The joint venture charged with bringing this concept to reality, XinRay Systems, will leverage nanotechnology licensed from the University of North Carolina at Chapel Hill to produce this next generation of x-ray tubes. The prototype of a system employing such a tube, a 25-pixel multiplexing CT scanner, has already been built at UNC as a proof of concept.

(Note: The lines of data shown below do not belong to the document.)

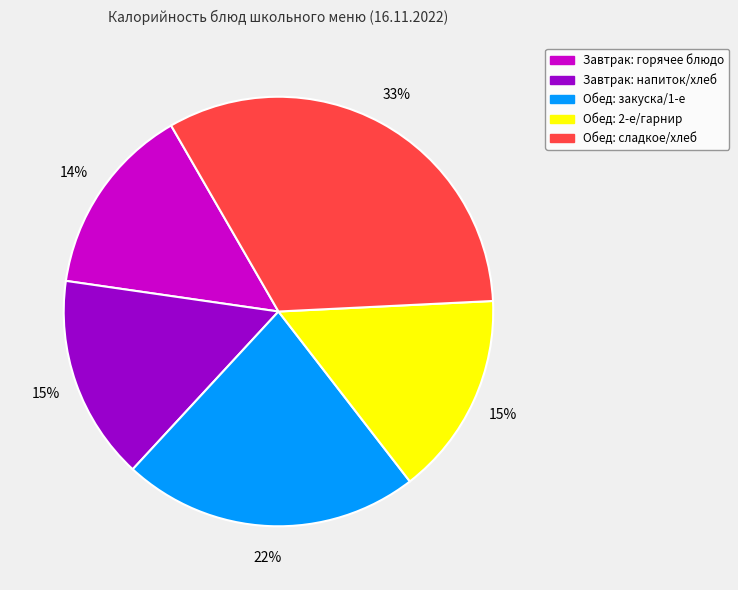

How many slices are in this pie chart?

5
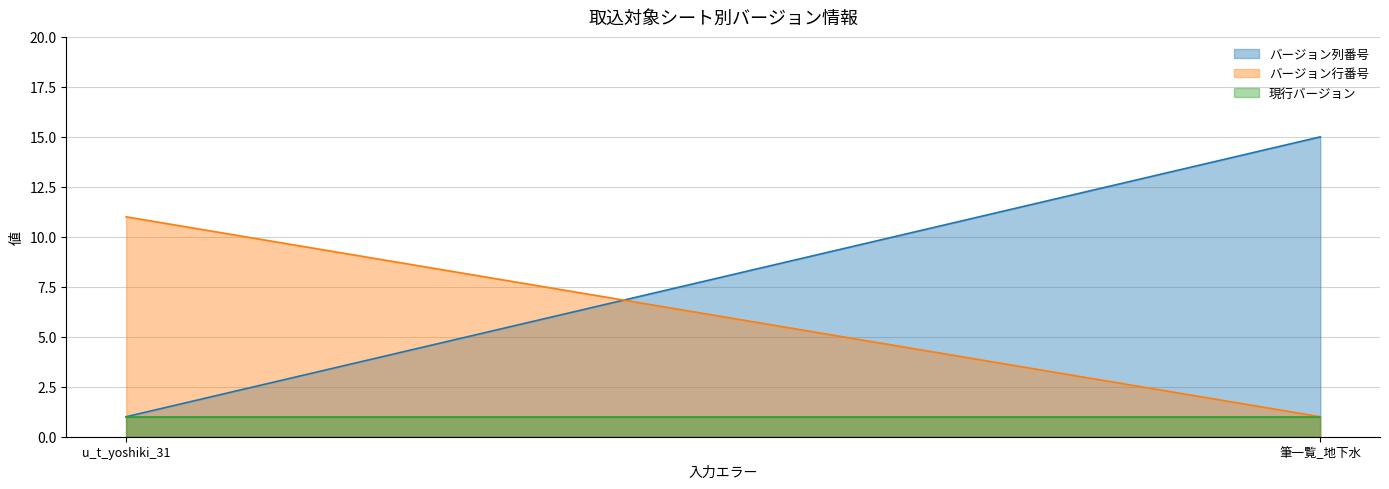

Is it true that バージョン行番号 equals 2 at 筆一覧_地下水?

False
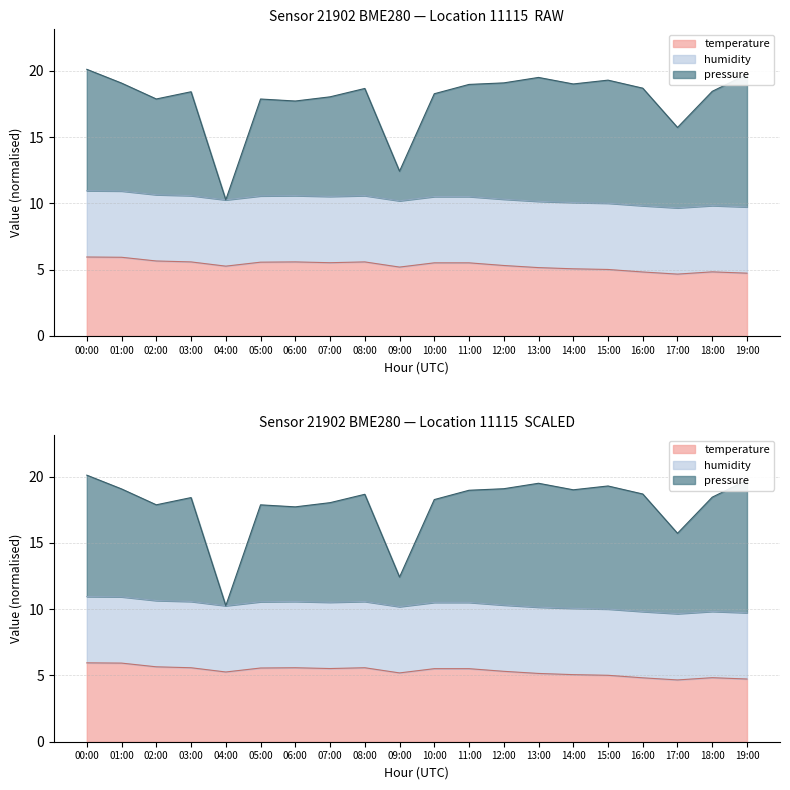

What is the total value across all series at 13:00?

29.6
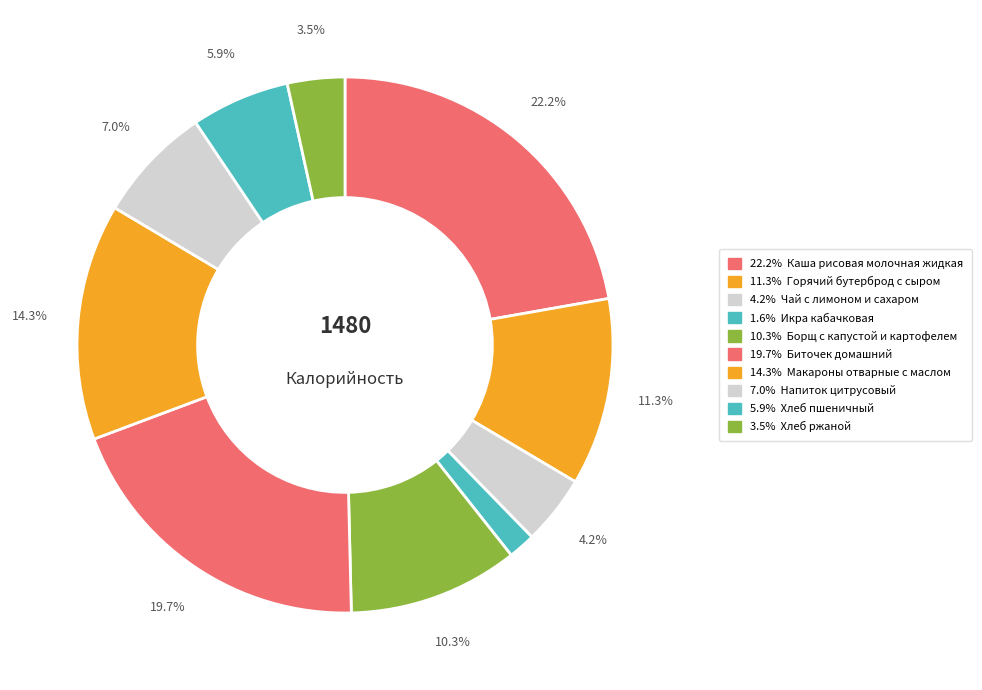

Rank the categories by value from highest to lowest.

Каша рисовая молочная жидкая, Биточек домашний, Макароны отварные с маслом, Горячий бутерброд с сыром, Борщ с капустой и картофелем, Напиток цитрусовый, Хлеб пшеничный, Чай с лимоном и сахаром, Хлеб ржаной, Икра кабачковая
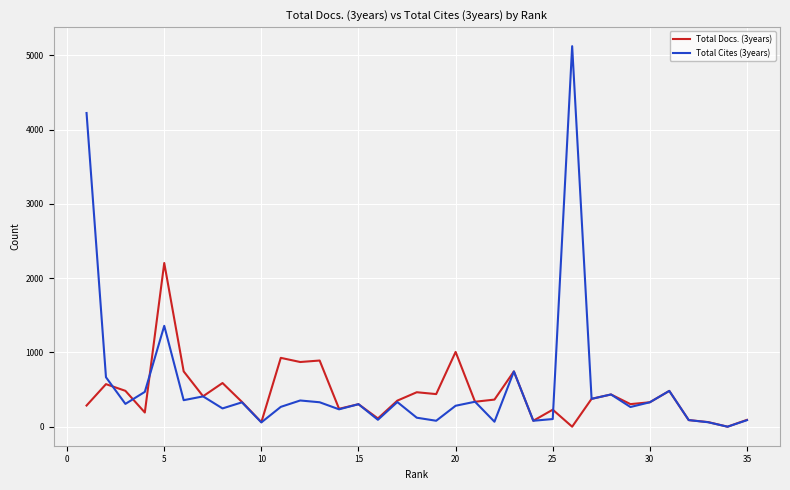

What is the difference between the second highest and minimum values in the Total Cites (3years) series?

4224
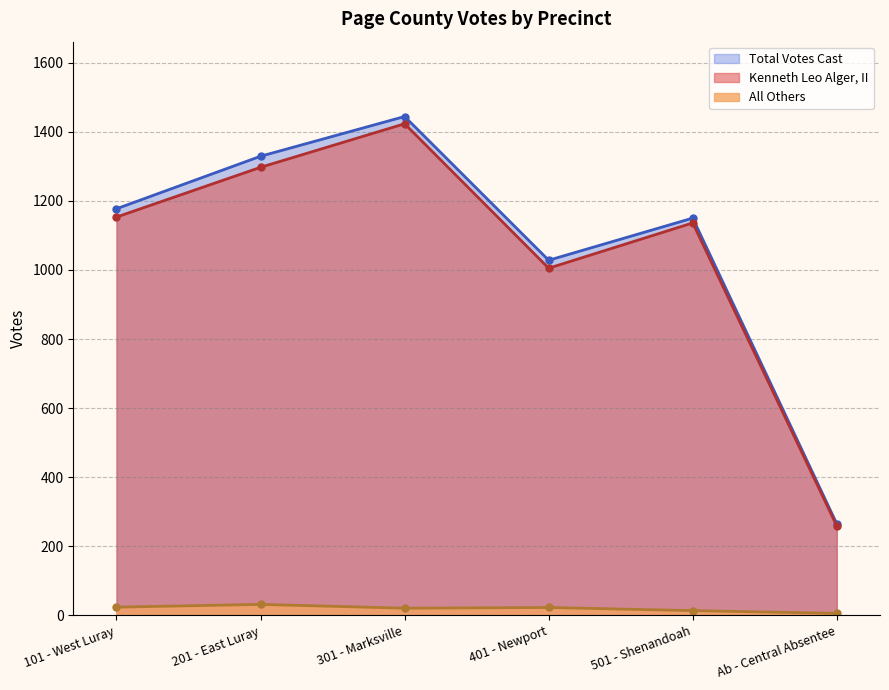

At which label does Total Votes Cast reach its minimum?

Ab - Central Absentee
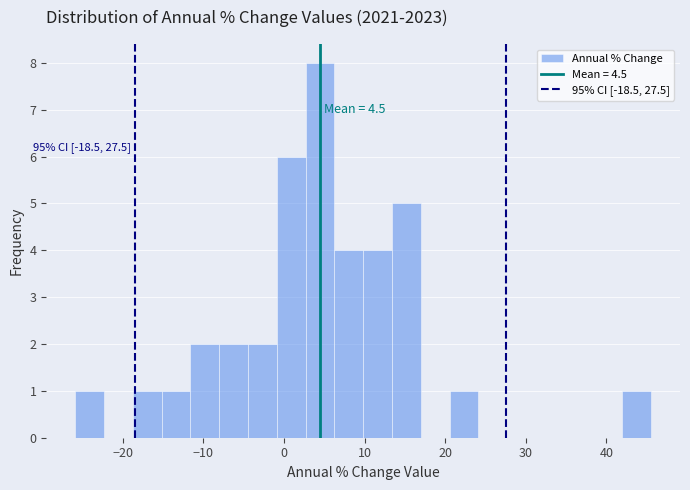

Read against the x-axis, roughly where is the centre of the tallest bar?

4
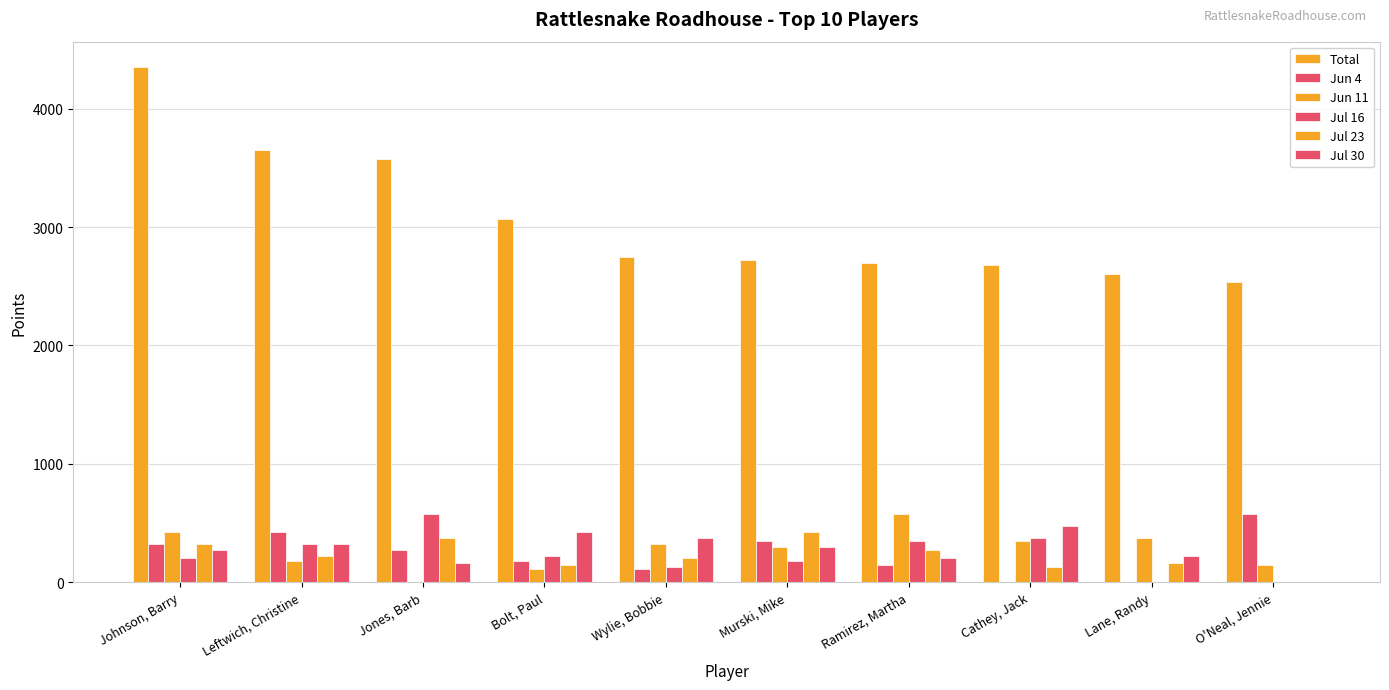

How many data points does each series have?

10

Researchers led by Zhou, Lyle Jones distinguished professor of materials sciences and physics at UNC, described the multiplexing CT scanner in a presentation at the American Association of Physicists in Medicine meeting (DI SCAN, 7/20/07, Multiplexing CT scanner heads for center stage at AAPM meeting).

The fundamental concepts underlying this new breed of x-ray tubes have been fleshed out partly through a two-year collaboration between Xintek and Siemens. Xintek is a spin-off from UNC that holds the license to the nanotechnology. Siemens has expertise in refining and manufacturing x-ray tubes.

Both companies are contributing core staff to XinRay Systems, based in Research Triangle Park, NC, near Xintek's offices. Zhou expects the joint venture staff, most of whom are from Siemens laboratories in Germany and China, to ultimately number 15.

Today's x-ray tubes have hardly evolved over the century since Roentgen's discovery of electromagnetic radiation, Zhou told DI SCAN. If multipixel x-ray tubes meet expectations, they will fundamentally change how x-rays are generated and used.

Conventional x-ray tubes produce electrons when metal filament is heated to 1000°C or above. Those electrons bombard metal to generate x-rays. Xintek's nano-based tubes also bombard metal with electrons to generate x-rays, but the electrons are generated with an electrical charge applied at room temperature. This provides the basis for a quantum leap forward in x-ray technology, according to Zhou.

"With current tubes, x-rays are coming off one point in space," he said. "With multipixel technology, the x-rays come out at different points, so you can get all the projection images necessary for CT without any mechanical motion."